- Leader: Chris Cannon and Brian Calvert
- Founded: 2012
- Headquarters: Vancouver, British Columbia
- Ideology: Satire and Politics
- Slogan: America, But Better

Website
- www.americabutbetter.com

= The Canada Party =

The Canada Party is a political satire group devoted to electing Canada as President of the United States. Founded in Vancouver, British Columbia, in 2012, the organization produces and shares a variety of satirical media, including videos, posters, memes, and various campaign material. In 2012, they published the Canadian bestseller America, But Better.

==Critical reception==
The Canada Party's inaugural video has received more than one million views and was described by George Stroumboulopoulos Tonight as "one of the top political ads of the 2012 election." Subsequent videos have tallied more than 80 million additional views.

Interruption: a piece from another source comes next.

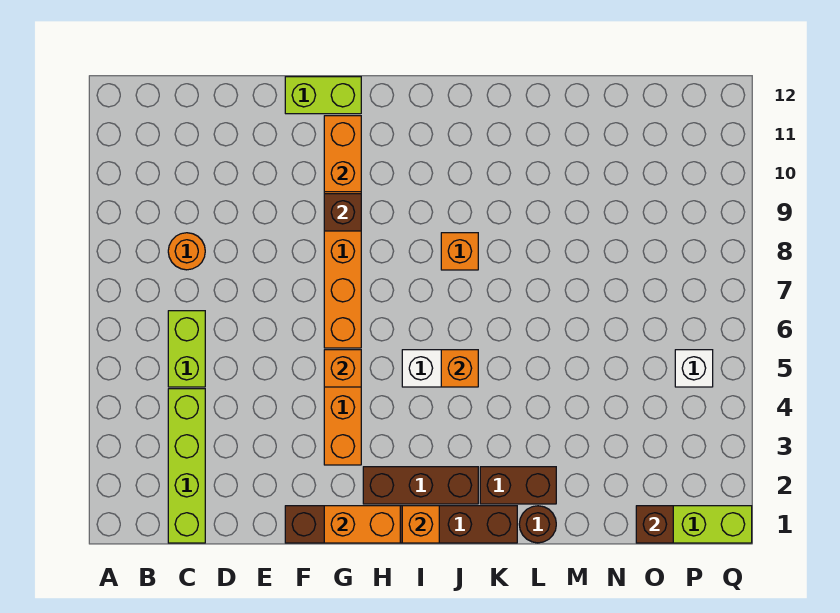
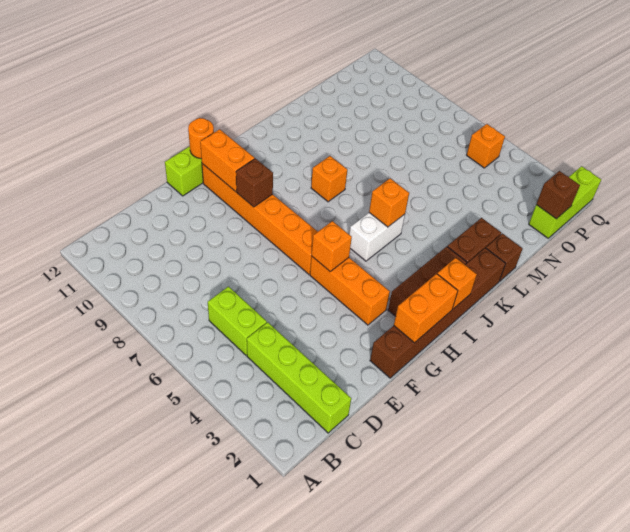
orange 1x1 round brick [168,233,205,270] -> orange 1x1 round brick moved to [188,118,214,158]
brown 1x1 round brick [519,506,556,543] -> brown 1x1 brick [486,233,523,281]
white 1x1 brick [675,350,713,387] -> orange 1x1 brick [467,124,505,168]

The 2012 campaign was featured by outlets such as CNN, CBC, BBC, the Rush, and German State Television. C-SPAN produced a half-hour special on a campaign rally at the KGB Bar in New York City.

==Book==
America, But Better: the Canada Party Manifesto was published in August, 2012 by Douglas & MacIntyre. The book was a Canadian bestseller, with Publishers Weekly claiming of the authors "their bite is on par with that of the Daily Show, Stephen Colbert, and Bill Maher."